Among the records that follow, count the lines where "moved" appears, and state the count by itself.

Dataset content:

________________________

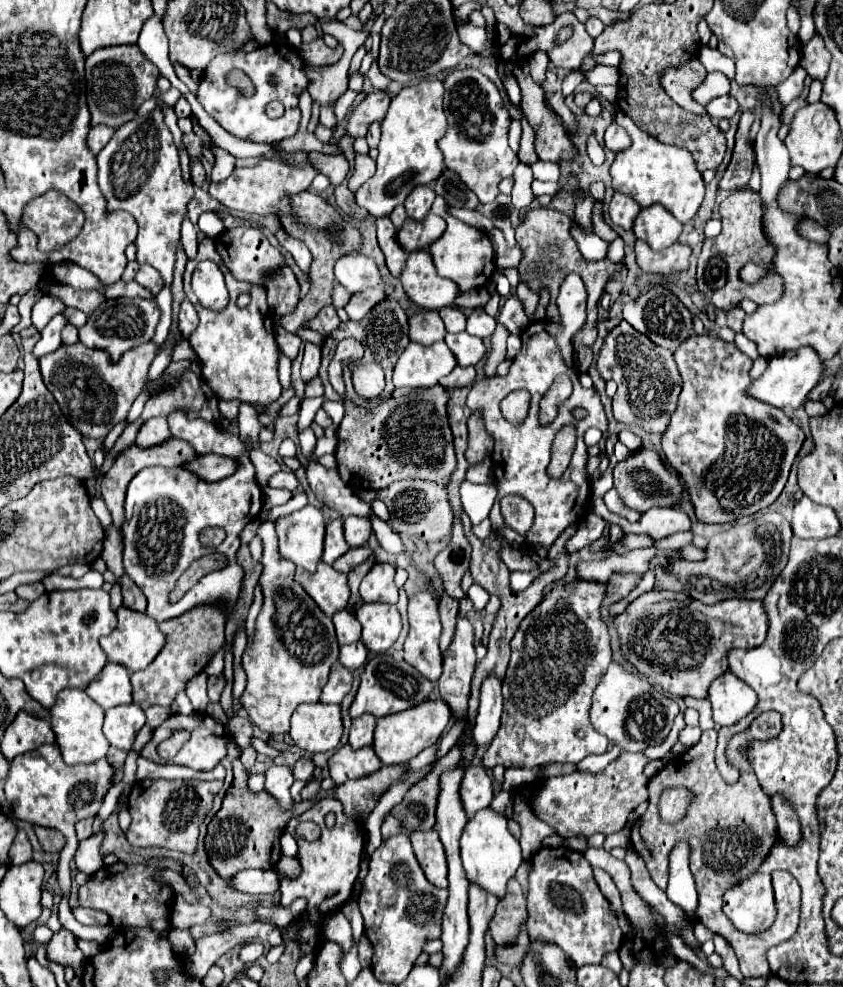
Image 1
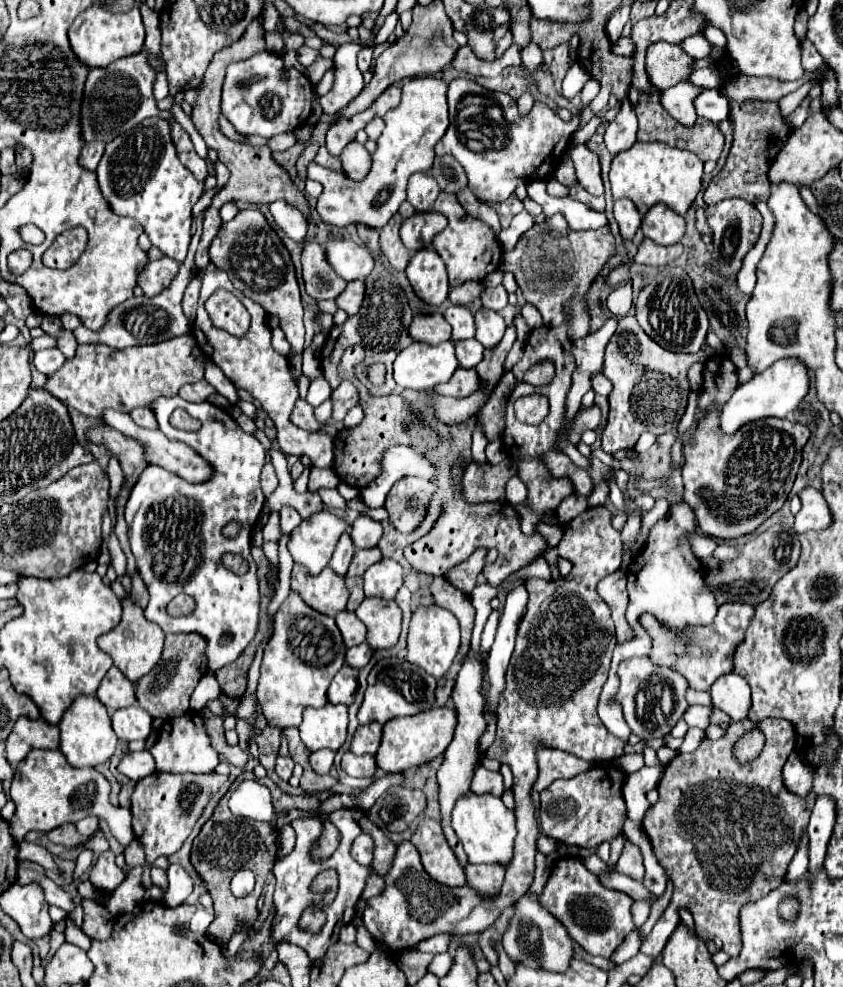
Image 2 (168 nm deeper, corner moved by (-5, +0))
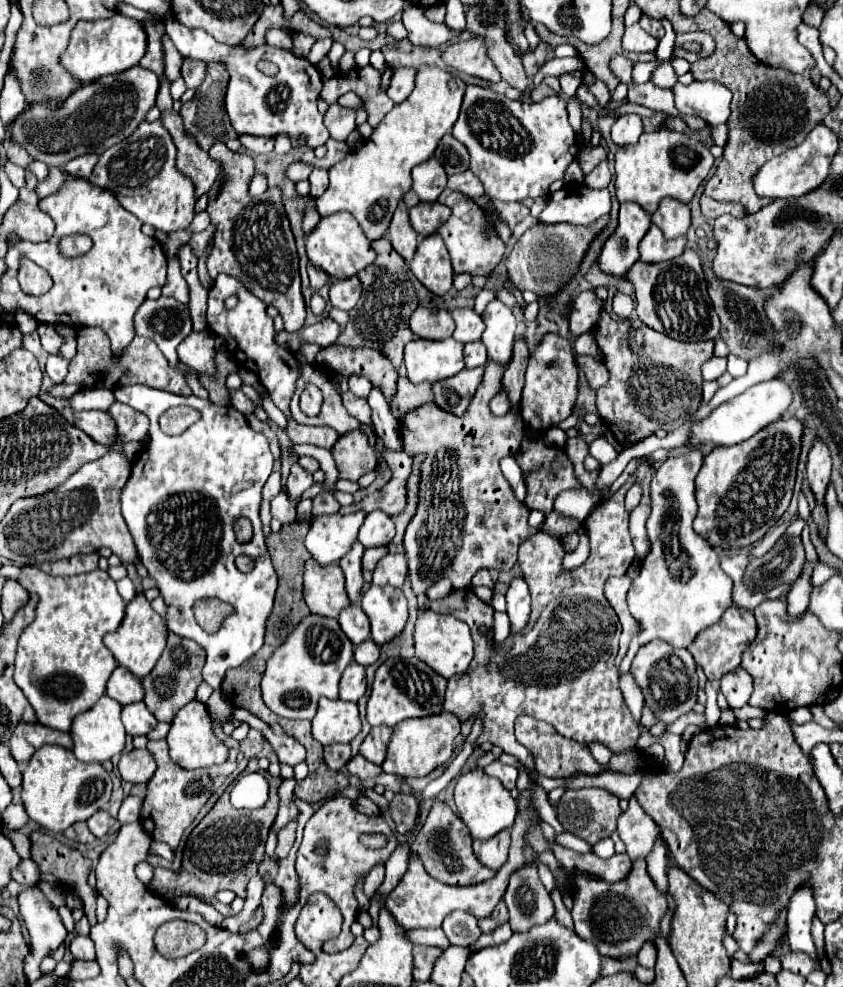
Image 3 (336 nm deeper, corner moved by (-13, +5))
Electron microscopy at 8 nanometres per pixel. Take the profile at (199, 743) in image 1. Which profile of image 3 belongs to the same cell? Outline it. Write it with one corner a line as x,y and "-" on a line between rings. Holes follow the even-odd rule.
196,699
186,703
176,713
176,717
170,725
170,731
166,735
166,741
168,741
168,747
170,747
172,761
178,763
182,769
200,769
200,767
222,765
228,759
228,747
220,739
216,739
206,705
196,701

________________________

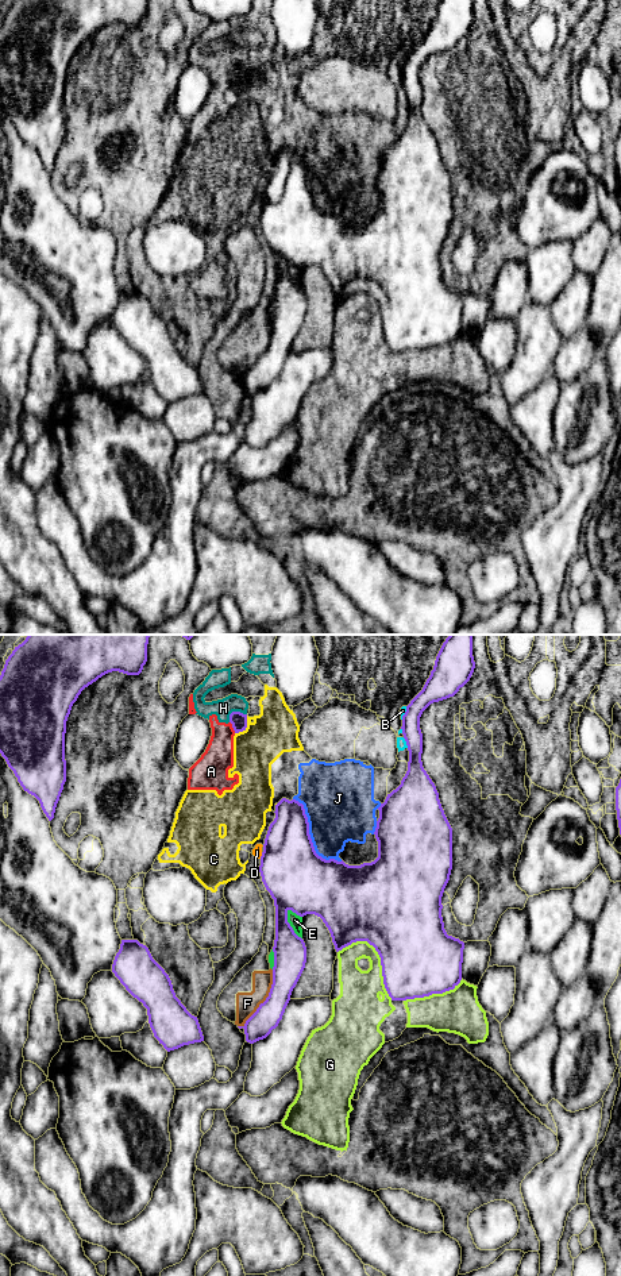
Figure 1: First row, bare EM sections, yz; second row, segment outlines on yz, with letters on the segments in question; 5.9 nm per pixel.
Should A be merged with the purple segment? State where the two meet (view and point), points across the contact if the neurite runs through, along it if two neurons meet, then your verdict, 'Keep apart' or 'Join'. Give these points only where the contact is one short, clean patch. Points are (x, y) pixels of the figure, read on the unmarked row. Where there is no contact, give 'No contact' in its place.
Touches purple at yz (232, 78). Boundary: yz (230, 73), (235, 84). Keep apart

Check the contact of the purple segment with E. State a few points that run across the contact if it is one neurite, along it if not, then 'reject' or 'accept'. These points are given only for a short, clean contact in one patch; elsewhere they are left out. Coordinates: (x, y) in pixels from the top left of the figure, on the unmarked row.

________________________

Written solution: 2